Eden Hazard, Demba Ba part of new San Diego NASL club's ownership
A San Diego-area expansion team will start play in the North American Soccer League next year, with Eden Hazard, Demba Ba, Yohan Cabaye, and Moussa Sow all part of the ownership group.
The NASL announced on Monday that the new club will begin play in 2018, bringing the second-division league to 10 teams. A team name and logos are still under development, while the club is "scouting locations in North County to build a privately-financed soccer complex," the league said.
Hazard, now a star for Chelsea, started his career with Lille alongside Cabaye, while Sow also joined the French club for two seasons. Ba has played with Hazard at Chelsea, Cabaye at Newcastle, and Sow with the Senegal national team.
"San Diego is a beautiful place and the love and passion the people have for soccer made this an easy choice for us," Hazard said. "My friends and I are honored to turn this dream into a reality and we can't wait to get started and win some games."
The Southern California city is currently without a professional soccer team, though a separate ownership group, which includes former U.S. star Landon Donovan, is also trying to win a bid for a Major League Soccer expansion team.
But that attempt was dealt a blow last week after the city council put a vote on stadium development on the 2018 ballot, rather than conduct a special election in 2017.
The MLS bid has the support of the mayor but has been met with controversy, with opponents saying FS Investors are primarily concerned with its massive SoccerCity development project, which will include hotel and retail space on the site of Qualcomm Stadium, the former home of the NFL's Chargers.
Bob Watkins, the NASL team's president, told the San Diego Union-Tribune that his group was "soccer specific" in contrast, and is purposely avoiding a downtown venue in favor of a 10,000-seat stadium that could open as early as next August.
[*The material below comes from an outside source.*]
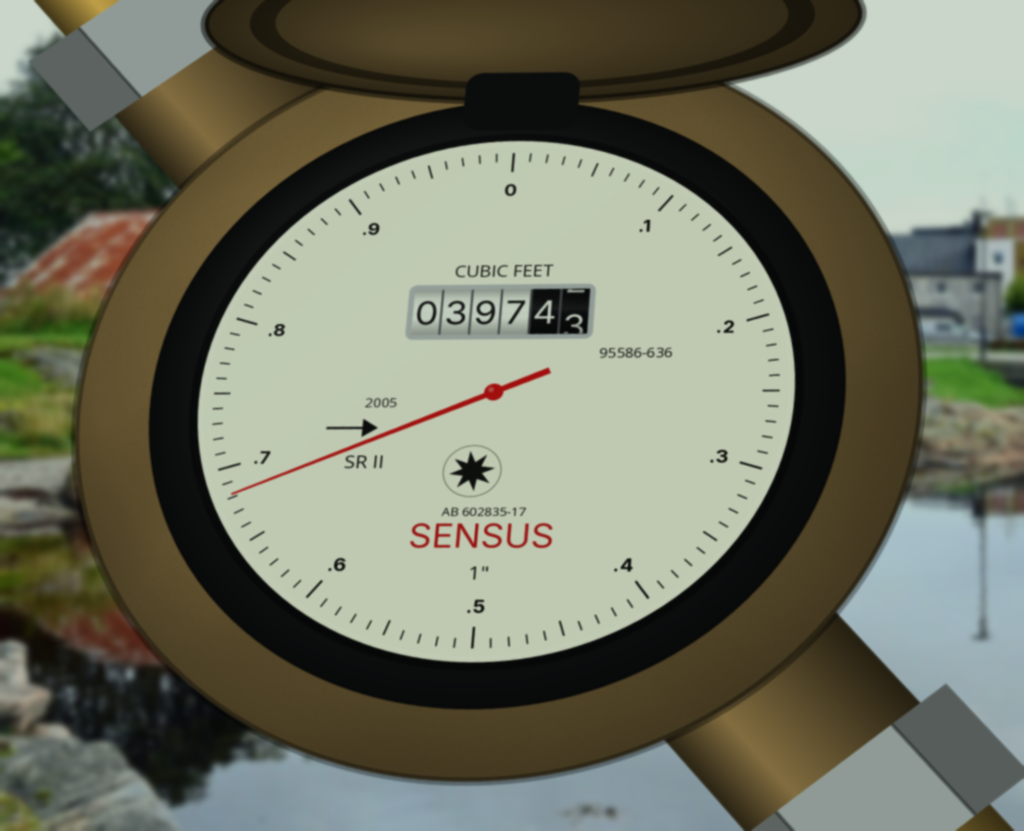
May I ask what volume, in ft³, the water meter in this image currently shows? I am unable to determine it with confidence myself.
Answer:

"We want to develop soccer through this professional opportunity. We are not in the real estate development business and want to use soccer as a ploy to get a real estate project going," Watkins said.
"I don't mean that as a negative on MLS. We didn't want to get into the fray or be painted with the same brush of either helping or not helping the MLS project. We don't want to be the heroes on white horses.
"We just want to say: 'We stayed away from downtown, we stayed away from Qualcomm. We want a clean slate going forward with a team in North County.'"
There is no promotion and relegation between the U.S. leagues, and Ba told the Union-Tribune that his club was not against the MLS bid.
"Even if there was MLS now, we would still come here," said Ba, who now plays for Shanghai Shenhua. "It's two different leagues, two different models. If they come, they'll be a rival -- a nice rival. We're not going to hate each other. It will be nice for the San Diego community to have those games every year. If they come to town, we'll welcome them."
The club will start play at the University of San Diego's Torero Stadium, which previously hosted a women's professional team.
The NASL faced financial difficulty last year, but expanded to California with the San Francisco Deltas beginning play this season, while a new Orange County team will also start in 2018, about 100 miles north of the San Diego club.